Due anni fa, a Cividale, un tremendo nubifragio lo costrinse a chiudere baracca e burattini alla fine del primo bis, ma nonostante la pioggia battente fosse cominciata a metà concerto, non un solo spettatore aveva lasciato il prato, anzi a centinaia si erano avvicinati al palco, inzuppati come pulcini, come a cercare nella sua musica riparo e conforto dal meteo avverso. Semplicemente, non si poteva andare via.

 

Ancora adesso il maestro di origine messicana, ma musicalmente cittadino del mondo come pochi, ha la forza e la grinta di stare su un palco. Lo sappiamo bene, quello che di nuovo doveva suonare l’ha già suonato e la sua personale impronta l’ha già impressa diverso tempo fa e ora il suo mestiere di musicista lo porta inevitabilmente a rifare se stesso. Ma c’è modo e maniera: e se ha ragione Brian De Palma, quando dice che un artista il meglio di sé lo esprime fino ai 40 anni, va anche detto che un conto è ripetere e altro è rielaborare. E nel caso di Santana, non può essere solo ripetizione, basta ascoltarlo; si può discutere la serie di svolte che il suo percorso artistico ha di volta in volta imboccato (peraltro Zappa diceva che un musicista non può e neanche deve sempre piacere a tutti, l’importante è che sia onesto e sincero), ma la sua forza espressiva, accompagnata dalla formidabile batteria di fiati e percussioni, che da generazioni di musicisti, insieme alla sua Gibson, costituisce la sua cifra musicale, riesce a coinvolgere e ad appassionare oggi come agli inizi.
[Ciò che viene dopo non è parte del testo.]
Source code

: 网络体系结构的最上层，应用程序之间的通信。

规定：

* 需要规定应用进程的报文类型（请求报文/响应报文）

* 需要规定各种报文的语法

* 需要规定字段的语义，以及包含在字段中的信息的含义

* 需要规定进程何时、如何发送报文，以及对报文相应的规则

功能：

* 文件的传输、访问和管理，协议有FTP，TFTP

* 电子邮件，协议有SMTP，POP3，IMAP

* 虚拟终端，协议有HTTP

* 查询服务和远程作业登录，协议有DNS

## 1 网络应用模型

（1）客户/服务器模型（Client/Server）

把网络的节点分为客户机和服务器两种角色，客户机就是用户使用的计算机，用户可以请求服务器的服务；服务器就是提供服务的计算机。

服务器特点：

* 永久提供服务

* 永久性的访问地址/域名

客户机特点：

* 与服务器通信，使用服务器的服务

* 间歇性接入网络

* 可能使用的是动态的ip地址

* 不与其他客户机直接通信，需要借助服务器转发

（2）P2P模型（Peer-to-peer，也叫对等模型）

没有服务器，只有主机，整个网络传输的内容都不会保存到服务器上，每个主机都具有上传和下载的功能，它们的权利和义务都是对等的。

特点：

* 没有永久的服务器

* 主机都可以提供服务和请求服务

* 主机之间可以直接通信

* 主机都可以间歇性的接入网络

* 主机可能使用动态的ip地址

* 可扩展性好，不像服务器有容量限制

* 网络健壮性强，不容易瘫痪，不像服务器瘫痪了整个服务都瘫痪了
Se mai, nel corso degli anni, durante i concerti Santana tende a farsi visivamente un po’ da parte, come se non volesse sovraesporsi, o fare ombra al suo gruppo capace dal vivo, allo stesso tempo, di seguirlo passo passo e di svariare strumentalmente o vocalmente nel corso dello stesso brano.

 

Carlos Santana, che è sopravvissuto all’eroina e al folle guru che l’hanno quasi ucciso, e che a 70 anni compiuti ha ancora la voglia non solo di suonare, ma di avere accanto a sé musicisti di generazioni successive, di trasmettere e insegnare la passione ai più giovani, come solo i grandi artisti sanno e possono fare. Quelli come lui saranno pure delle vecchie lenze, ma accidenti...sono le ‘nostre’ vecchie lenze!